= Half-Man =

French fairy tale

Half-Man is a French fairy tale collected by Achille Millien and Paul Delarue.

It is Aarne-Thompson type 675, a type of tale found throughout Europe. Another variant is Peruonto.

==Synopsis==

A farmer and his wife had three sons, but the youngest was only half a man: one arm, one leg, etc. One day, the mother sent the sons for wood. The older two got ahead of Half-Man and came to a river. An old woman asked for help across, but they said they did not have time. Half-Man came and helped her. She gave him a magic wand. He used it to get wood, and then to turn himself into a bourgeois. He went to speak to his father, who told him that he was poor, and that one of his sons was only half a man but he liked him better than the others. Half-Man took back his normal form and filled the pantry with things to eat.
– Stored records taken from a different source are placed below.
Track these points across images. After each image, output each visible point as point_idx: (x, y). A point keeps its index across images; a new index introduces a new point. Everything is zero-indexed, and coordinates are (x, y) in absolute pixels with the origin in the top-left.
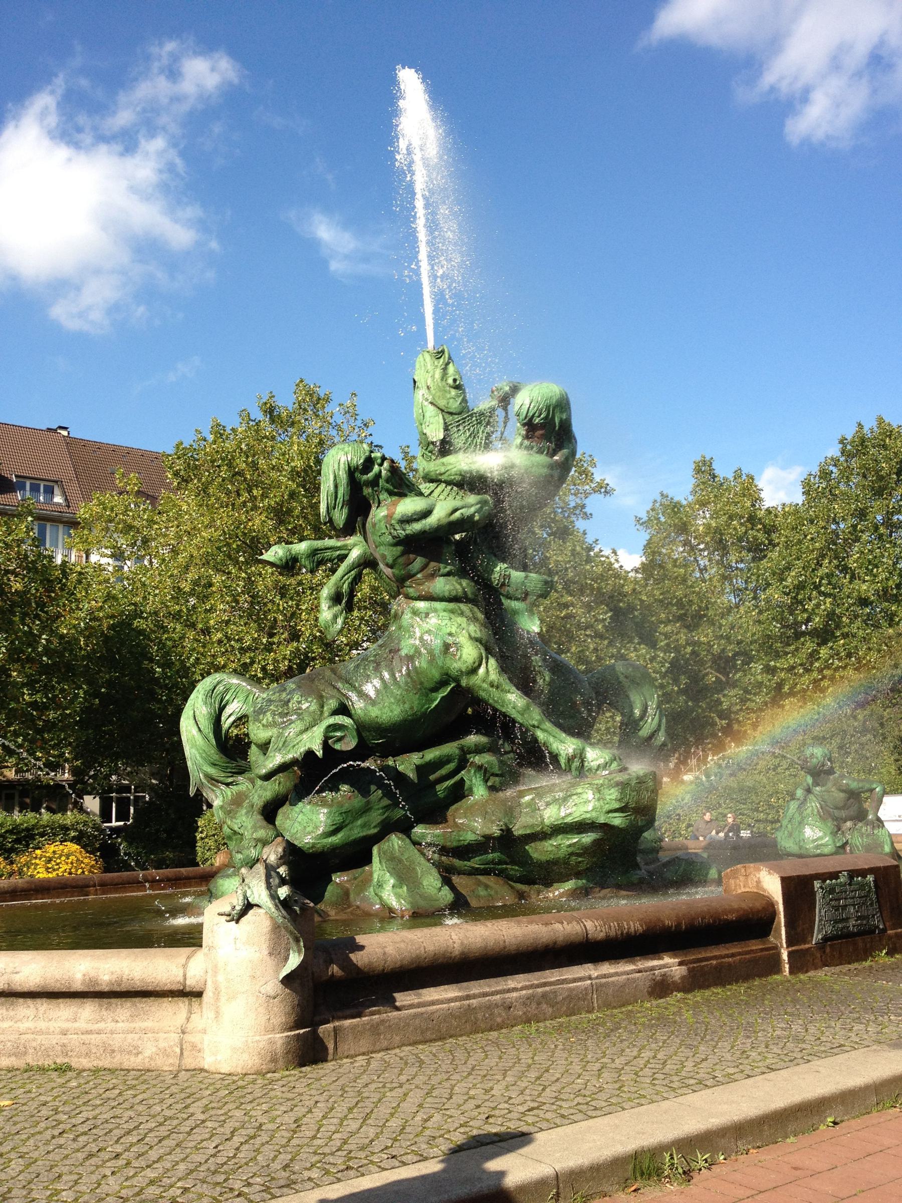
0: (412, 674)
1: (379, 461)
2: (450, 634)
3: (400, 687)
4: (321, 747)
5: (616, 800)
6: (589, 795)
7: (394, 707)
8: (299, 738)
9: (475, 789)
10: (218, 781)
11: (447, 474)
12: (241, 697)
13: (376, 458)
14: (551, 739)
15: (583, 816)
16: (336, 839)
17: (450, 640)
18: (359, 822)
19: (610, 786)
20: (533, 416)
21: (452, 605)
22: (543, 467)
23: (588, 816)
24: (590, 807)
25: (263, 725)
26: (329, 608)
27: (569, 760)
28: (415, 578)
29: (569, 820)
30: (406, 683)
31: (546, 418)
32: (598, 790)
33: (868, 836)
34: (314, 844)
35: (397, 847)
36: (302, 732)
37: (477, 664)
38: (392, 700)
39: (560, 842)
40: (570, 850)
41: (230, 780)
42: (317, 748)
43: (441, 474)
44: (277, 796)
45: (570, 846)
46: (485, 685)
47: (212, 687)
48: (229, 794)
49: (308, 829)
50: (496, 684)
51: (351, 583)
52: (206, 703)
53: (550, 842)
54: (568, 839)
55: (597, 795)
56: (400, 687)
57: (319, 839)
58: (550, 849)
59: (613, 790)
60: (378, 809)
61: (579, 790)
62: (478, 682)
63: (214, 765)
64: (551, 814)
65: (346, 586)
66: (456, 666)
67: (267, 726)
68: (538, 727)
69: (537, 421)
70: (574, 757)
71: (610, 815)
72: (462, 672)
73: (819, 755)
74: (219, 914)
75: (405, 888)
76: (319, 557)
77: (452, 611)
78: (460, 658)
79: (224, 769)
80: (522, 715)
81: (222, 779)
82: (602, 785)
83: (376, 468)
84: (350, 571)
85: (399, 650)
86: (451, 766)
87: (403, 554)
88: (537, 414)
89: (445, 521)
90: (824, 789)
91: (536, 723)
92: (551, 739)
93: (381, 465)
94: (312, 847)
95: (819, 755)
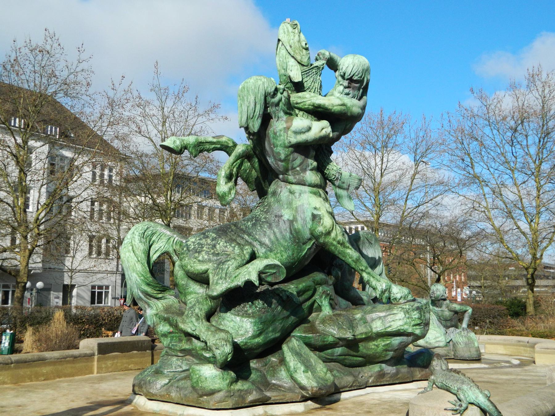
0: (293, 232)
1: (281, 91)
2: (315, 208)
3: (286, 241)
4: (257, 278)
5: (418, 318)
6: (401, 315)
7: (283, 253)
8: (238, 271)
9: (323, 308)
10: (151, 296)
11: (302, 104)
12: (164, 240)
13: (280, 89)
14: (372, 279)
15: (399, 328)
16: (259, 340)
17: (316, 212)
18: (271, 329)
19: (413, 310)
20: (353, 75)
21: (315, 189)
22: (359, 107)
23: (402, 328)
24: (401, 323)
25: (199, 261)
26: (226, 183)
27: (382, 292)
28: (295, 170)
29: (389, 330)
30: (290, 238)
31: (361, 77)
32: (407, 312)
33: (465, 336)
34: (246, 343)
35: (296, 345)
36: (238, 267)
37: (331, 229)
38: (282, 249)
39: (379, 343)
40: (384, 348)
41: (160, 296)
42: (255, 279)
43: (297, 103)
44: (211, 309)
45: (384, 346)
46: (335, 243)
47: (143, 231)
48: (160, 305)
49: (241, 332)
50: (341, 242)
51: (238, 168)
52: (141, 242)
53: (374, 343)
54: (384, 341)
55: (407, 316)
56: (286, 241)
57: (250, 339)
58: (373, 347)
59: (415, 312)
60: (279, 320)
61: (395, 312)
62: (331, 240)
63: (148, 285)
64: (378, 327)
65: (235, 170)
66: (320, 229)
67: (202, 261)
68: (364, 271)
69: (355, 78)
70: (385, 290)
71: (414, 327)
72: (322, 233)
73: (441, 290)
74: (445, 409)
75: (310, 373)
76: (202, 147)
77: (315, 193)
78: (323, 224)
79: (154, 288)
80: (356, 262)
81: (155, 295)
82: (409, 309)
83: (279, 95)
84: (237, 160)
85: (282, 216)
86: (310, 293)
87: (292, 153)
88: (356, 74)
89: (318, 136)
90: (440, 309)
91: (364, 269)
92: (372, 279)
93: (282, 94)
94: (245, 345)
95: (441, 290)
He went for a walk and saw the king's daughter. He used the wand to make her magically pregnant with a son who would walk and talk at birth and say that Half-Man was his father. She gave birth nine months later, and the boy said he could recognize his father. The king made all the men pass before the boy, who recognized Half-Man. Angry, the king sent all three of the sons away. As soon as they reached a suitable place, Half-Man conjured up a castle. He went ahead of the princess, turned himself into the bourgeois, and went back. The princess repulsed him because she did not want to deceive Half-Man. Half-Man made himself known, and the princess was pleased.
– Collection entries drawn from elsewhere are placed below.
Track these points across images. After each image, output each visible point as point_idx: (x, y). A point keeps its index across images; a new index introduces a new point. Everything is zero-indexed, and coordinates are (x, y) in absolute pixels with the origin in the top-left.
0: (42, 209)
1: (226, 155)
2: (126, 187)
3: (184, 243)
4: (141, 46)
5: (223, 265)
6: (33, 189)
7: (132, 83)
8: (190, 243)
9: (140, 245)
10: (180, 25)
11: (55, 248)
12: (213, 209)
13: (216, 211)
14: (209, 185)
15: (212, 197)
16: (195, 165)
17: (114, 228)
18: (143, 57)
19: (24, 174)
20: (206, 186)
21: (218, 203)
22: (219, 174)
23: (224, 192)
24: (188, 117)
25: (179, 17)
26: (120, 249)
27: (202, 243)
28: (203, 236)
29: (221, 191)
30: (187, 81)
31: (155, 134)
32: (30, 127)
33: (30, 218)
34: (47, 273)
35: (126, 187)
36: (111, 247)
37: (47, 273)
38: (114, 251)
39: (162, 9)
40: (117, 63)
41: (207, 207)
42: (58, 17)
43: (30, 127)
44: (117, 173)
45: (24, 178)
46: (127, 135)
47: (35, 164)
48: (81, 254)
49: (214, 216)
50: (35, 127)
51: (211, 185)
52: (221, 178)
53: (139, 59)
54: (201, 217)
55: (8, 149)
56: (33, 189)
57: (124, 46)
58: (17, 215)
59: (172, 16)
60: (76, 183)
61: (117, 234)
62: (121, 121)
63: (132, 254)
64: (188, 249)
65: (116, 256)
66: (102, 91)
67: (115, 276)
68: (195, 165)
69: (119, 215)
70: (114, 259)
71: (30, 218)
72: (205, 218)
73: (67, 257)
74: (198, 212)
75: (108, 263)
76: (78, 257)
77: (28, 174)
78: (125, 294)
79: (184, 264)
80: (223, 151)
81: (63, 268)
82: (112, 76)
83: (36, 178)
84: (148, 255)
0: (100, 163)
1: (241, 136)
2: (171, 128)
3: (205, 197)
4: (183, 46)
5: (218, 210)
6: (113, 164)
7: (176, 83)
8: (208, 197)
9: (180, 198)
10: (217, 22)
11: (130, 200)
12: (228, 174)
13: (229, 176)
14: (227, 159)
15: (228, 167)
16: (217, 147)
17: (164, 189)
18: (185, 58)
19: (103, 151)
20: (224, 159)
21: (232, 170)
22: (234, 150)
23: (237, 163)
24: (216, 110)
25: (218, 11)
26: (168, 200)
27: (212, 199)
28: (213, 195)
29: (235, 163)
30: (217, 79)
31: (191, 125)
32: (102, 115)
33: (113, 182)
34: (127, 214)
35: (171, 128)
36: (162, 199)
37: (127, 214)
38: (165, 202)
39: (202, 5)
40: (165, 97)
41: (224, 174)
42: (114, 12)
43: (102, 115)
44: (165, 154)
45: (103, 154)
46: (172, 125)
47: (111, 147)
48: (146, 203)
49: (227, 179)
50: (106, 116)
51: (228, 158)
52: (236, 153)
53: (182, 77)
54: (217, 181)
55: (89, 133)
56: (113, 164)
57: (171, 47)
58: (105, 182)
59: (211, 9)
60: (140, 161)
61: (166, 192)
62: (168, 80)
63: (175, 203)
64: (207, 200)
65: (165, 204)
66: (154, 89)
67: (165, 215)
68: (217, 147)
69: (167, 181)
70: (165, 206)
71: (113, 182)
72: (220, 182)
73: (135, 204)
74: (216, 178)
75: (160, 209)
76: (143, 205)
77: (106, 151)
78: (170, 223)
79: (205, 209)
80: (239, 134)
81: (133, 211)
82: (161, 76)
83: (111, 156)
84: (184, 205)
After some time, Half-Man invited three kings, one his father-in-law, to the castle. His son played with three golden apples, and Half-Man used the wand to put one in his father-in-law's pocket. The boy complained. Half-Man had the castle searched, and then demanded that his guests be searched. His father-in-law was astounded, and Half-Man told him the same magic had made his daughter pregnant.